An estimated 3,500 American Indians and Alaska Natives have been diagnosed with AIDS;1 more than 1,790 already have died. Tragically, the proportion of American Indians and Alaska Natives who survive after an AIDS diagnosis is smaller than that of any other U.S. racial or ethnic group. Compared with white people in the United States, American Indians and Alaska Natives suffer a higher rate of HIV infection: 14.6 cases versus 11.5 cases per 100,000 in 2006, the most recent year for which nationwide HIV incidence data are available. Native Hawaiians and other Pacific Islanders represented 13 percent of all Hawaiians with AIDS at the end of 2008, although they composed only 9.1 percent of the Hawaiian population.

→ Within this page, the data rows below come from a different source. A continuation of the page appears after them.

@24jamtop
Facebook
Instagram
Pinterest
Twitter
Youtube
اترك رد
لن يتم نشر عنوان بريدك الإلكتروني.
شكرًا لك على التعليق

Stigmatization of homosexuality in native communities poses a formidable challenge to HIV/AIDS prevention and treatment efforts, as it likely discourages many men from getting an HIV test and, if needed, seeking counseling and treatment. Male-to-male sexual contact, with and without concomitant injection drug use, accounted for more than three quarters of the AIDS cases among male American Indians and Alaska Natives in 2007. Delaying HIV testing and treatment places infected individuals at greater risk for becoming extremely ill and spreading the virus further. Fostering the social acceptance of all people in native communities, including men who have sex with men, likely would help curb the spread of HIV.